The Daily Recorder
By Cheryl Miller October 3, 2006
SACRAMENTO - Attorney General candidate Chuck Poochigian delights in calling opponent Jerry Brown "a flaky liberal." Imagine Poochigian's surprise, then, when the very un-liberal American Tort Reform Association, or ATRA, recently poured $5,600 into Brown's campaign.
Brown is, after all, mayor of Oakland, the city that joined environmental groups in filing a global-warming lawsuit against two federal agencies. And ATRA is, of course, the organization whose president called California's recent global-warming lawsuit against auto manufacturers "another outrageous affront to democratically elected policy makers."
Even ATRA's communications director was initially taken aback when a reporter asked about the group's donation. After double-checking, Darren McKinney confirmed the payment.
"Politics makes strange bedfellows, as the old saw goes," McKinney said. "In this case we're going to bunk down with Jerry and wish him well."
Such political coziness stems from 1975, when then-Gov. Jerry Brown signed into law California's landmark Medical Injury Compensation Reform Act, better known as MICRA. The law caps pain and suffering judgments at $250,000 and is the bane of the plaintiffs bar.
"It's not as though [MICRA] was shoved down his throat," McKinney said. "He and his staff developed it."
Indeed, Brown and future Democratic Congressman Henry Waxman championed the law after angry doctors - and their wives, who staged a legislative sit-in - complained that soaring malpractice insurance costs were driving them out of business.
"He's been an advocate for comparable state reforms around the country," McKinney said. "At least in this regard, we have much in common."
Like many things about Brown, the AG candidate's position on MICRA is nuanced. In 1993, Brown wrote a letter to then-President Clinton, urging him not to include similar caps in his national health care plan.

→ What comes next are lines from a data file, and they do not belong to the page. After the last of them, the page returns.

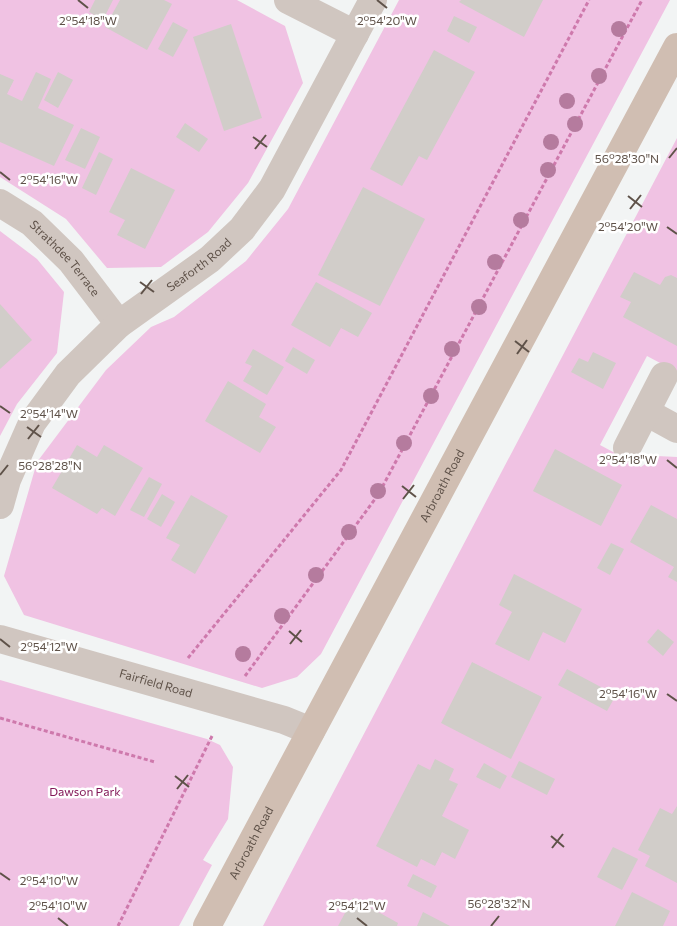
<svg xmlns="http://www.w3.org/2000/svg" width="677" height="926" font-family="Commissioner,sans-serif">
  <rect width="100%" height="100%" fill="#f2f4f4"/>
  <g fill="#f0c2e3">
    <path d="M0,0H237L285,26L303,83L248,183L208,232L161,267L107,268L66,219L0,177Z"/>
    <path d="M399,0H670L321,654L297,677L262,688L24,615L4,576L37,462L106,370L151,327L174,317L246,261L288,209Z"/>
    <path d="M677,138V372L647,356L600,445L641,467L657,456L677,457V926H263Z"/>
    <path d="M0,231L37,259L64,292L57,353L17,404L0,436Z"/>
    <path d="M0,680L207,739L220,745L233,767L228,819L203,860L212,865L179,926H0Z"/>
  </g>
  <g fill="#d1cdc9">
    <path d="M95,0H113L103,20L89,12Z"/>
    <path d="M120,0H164L172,4L147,50L105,27Z"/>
    <path d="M461,0H543L524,37L459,2Z"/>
    <path d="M454,16L477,27L469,43L447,31Z"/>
    <path d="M173,22L188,30L173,57L158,49Z"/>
    <path d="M231,24L262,118L224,131L193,37Z"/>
    <path d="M434,50L475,72L427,160L419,156L402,186L370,169Z"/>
    <path d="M36,72L51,79L38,108L74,125L54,166L0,142V74L14,80L7,94L22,101Z"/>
    <path d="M58,72L73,80L58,108L44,100Z"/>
    <path d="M185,123L208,139L199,152L176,137Z"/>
    <path d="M81,128L100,137L85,169L65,160Z"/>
    <path d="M99,152L113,159L96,195L82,188Z"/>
    <path d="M131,168L175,190L145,249L117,235L125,220L109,212Z"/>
    <path d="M363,187L425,219L380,306L318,275Z"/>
    <path d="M634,272L660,285L665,277L671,275L677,278V346L623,317L631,302L620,297Z"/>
    <path d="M316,282L372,313L358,337L341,328L330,347L291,325Z"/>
    <path d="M0,304L32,340L0,369Z"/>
    <path d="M293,347L315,360L307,374L285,361Z"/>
    <path d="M253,349L284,367L267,395L243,381L252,366L245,363Z"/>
    <path d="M593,352L616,363L603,389L571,372L579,358L588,362Z"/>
    <path d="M228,381L266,404L259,417L276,427L260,453L205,421Z"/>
    <path d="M77,445L97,457L104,445L143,468L115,516L102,508L97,514L52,488Z"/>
    <path d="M555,449L622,485L601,526L533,491Z"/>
    <path d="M149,477L162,484L144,517L130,510Z"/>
    <path d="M162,494L175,502L161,527L147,519Z"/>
    <path d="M191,495L228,516L195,574L171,560L180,545L166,538Z"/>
    <path d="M651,505L677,519V582L668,577L674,567L630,542Z"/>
    <path d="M611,543L624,549L610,575L597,568Z"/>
    <path d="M514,574L582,609L565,643L543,632L529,661L495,644L512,612L499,605Z"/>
    <path d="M658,629L674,642L663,656L647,642Z"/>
    <path d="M472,662L542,697L511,759L441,723Z"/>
    <path d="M567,669L616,695L607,711L558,685Z"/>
    <path d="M435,759L454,769L449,780L458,784L442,816L469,830L455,859L442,852L435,866L421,859L417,867L376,846L418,764L430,770Z"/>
    <path d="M519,761L555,779L547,795L511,777Z"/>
    <path d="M484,763L507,776L500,789L476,777Z"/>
    <path d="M677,806V883L645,866L650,856L638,850L660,808L672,814Z"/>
    <path d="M613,847L638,859L622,890L597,877Z"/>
    <path d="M413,874L437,886L431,898L407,886Z"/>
    <path d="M632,892L670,911L663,926H615Z"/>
    <path d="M353,898L398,923L397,926H338Z"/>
    <path d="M423,912L450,926H417Z"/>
  </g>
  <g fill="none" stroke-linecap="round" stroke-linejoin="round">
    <g stroke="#ce79ac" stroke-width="3" stroke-dasharray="4 2.5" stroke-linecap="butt">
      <path d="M188,658L341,470L589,0"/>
      <path d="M245,676L378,495L642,0"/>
      <path d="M0,718L155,762"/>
      <path d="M118,926L213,734"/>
    </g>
    <g stroke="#d0c6c0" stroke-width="28">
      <path d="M288,0L355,34"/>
      <path id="s1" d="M0,203L32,223L71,261L119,324"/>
      <path d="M646,412L677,429"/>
      <path d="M627,448L664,376"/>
      <path id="s2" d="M0,505L7,480L32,423L68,374L119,324L210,259L242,229L272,189L373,0"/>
      <path id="s3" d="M0,639L284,720L311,731"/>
    </g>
    <path stroke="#d0beb2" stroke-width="28" id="s4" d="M207,926L677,47"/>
  </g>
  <g fill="#b57b9e">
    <circle cx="619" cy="29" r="8"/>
    <circle cx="599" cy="76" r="8"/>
    <circle cx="567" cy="101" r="8"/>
    <circle cx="575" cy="124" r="8"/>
    <circle cx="551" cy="142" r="8"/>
    <circle cx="548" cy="170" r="8"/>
    <circle cx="521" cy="220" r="8"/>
    <circle cx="495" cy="262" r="8"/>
    <circle cx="479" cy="307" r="8"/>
    <circle cx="452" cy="349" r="8"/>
    <circle cx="431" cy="396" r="8"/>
    <circle cx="404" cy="443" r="8"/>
    <circle cx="378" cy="491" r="8"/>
    <circle cx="349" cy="532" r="8"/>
    <circle cx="316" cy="575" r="8"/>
    <circle cx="282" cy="616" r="8"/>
    <circle cx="243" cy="654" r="8"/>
  </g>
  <path fill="none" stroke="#5f5249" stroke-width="2" d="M78,0L88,8M377,0L387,8M253,137L267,147M255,149L266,135M669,158L677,148M0,172L10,180M628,196L642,207M630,209L641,195M667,227L677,234M140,282L154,292M141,294L152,280M515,341L529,352M517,354L527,340M0,406L10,413M27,427L41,437M28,439L39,425M667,460L677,468M0,475L8,465M402,486L416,497M403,499L414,485M289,631L302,642M0,639L10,647M290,644L301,630M667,694L677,701M175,776L189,787M177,789L188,775M551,836L564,847M552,848L563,834M0,873L10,880M58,918L68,926M357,918L367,926M491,926L499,916"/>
  <g text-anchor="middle" stroke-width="5" stroke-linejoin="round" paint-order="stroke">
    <g font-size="12" fill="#5f5249" stroke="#fff">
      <text dy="4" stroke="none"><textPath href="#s1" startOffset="86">Strathdee Terrace</textPath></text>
      <text dy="4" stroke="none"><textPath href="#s2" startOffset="320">Seaforth Road</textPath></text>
      <text dy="4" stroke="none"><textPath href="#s4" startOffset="499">Arbroath Road</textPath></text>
      <text dy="4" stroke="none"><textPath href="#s3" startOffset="162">Fairfield Road</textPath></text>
      <text dy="4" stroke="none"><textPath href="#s4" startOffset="94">Arbroath Road</textPath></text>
    </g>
    <g font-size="12" fill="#831858" stroke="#fff">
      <text x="85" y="796">Dawson Park</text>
    </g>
  </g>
  <g font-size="12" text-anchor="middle" fill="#5f5249" stroke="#fff" stroke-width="5" stroke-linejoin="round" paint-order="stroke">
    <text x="88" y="25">2°54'18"W</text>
    <text x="387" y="25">2°54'20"W</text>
    <text x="627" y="163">56°28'30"N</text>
    <text x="49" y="184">2°54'16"W</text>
    <text x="628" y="231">2°54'20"W</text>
    <text x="49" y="418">2°54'14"W</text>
    <text x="628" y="464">2°54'18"W</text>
    <text x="50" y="470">56°28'28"N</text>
    <text x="49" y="651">2°54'12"W</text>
    <text x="628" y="698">2°54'16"W</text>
    <text x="49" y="885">2°54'10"W</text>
    <text x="499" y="908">56°28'32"N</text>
    <text x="58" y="910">2°54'10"W</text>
    <text x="357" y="910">2°54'12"W</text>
  </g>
</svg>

"MICRA has revealed itself to have an arbitrary and cruel effect upon the victims of malpractice," Brown wrote. "It has not lowered health-care costs, only enriched insurers and placed negligent or incompetent physicians outside the reach of judicial accountability."
Last week, however, Brown told The Recorder that he has no plans to promote MICRA reform as attorney general.
"I think that's a legislative matter," he said. "It is what it is."
Prominent trial lawyers don't seem to have a problem with Brown's evolving position on medical caps. Peter Hinton, Allan Steyer, Frank Pitre, Joseph Cotchett, Niall McCarthy and James Sturdevant gave Brown's campaign a combined $20,000 last week.
The Consumer Attorneys of California, however, has not endorsed an attorney general candidate yet.
TIME TO PANIC?
Perhaps when Jerry Brown and his odd array of political bedfellows get together they can snooze inside a panic room. A Southern California manufacturer of entry-resistant hideouts gave Brown's campaign $5,600 in September.
American Saferoom Door Co. of Westlake Village provides its clients with "the single most important means for reliably separating the home owner or employees from intruders," according to the company's Web site.
It's unclear why American Saferoom supports Brown. No one answered the company's phone last week, and a message was not immediately returned.
Jerry Brown and a panic room? You can bet the Poochigian campaign is already thinking of ways to tie the manufacturer's donation to Oakland's soaring homicide rate.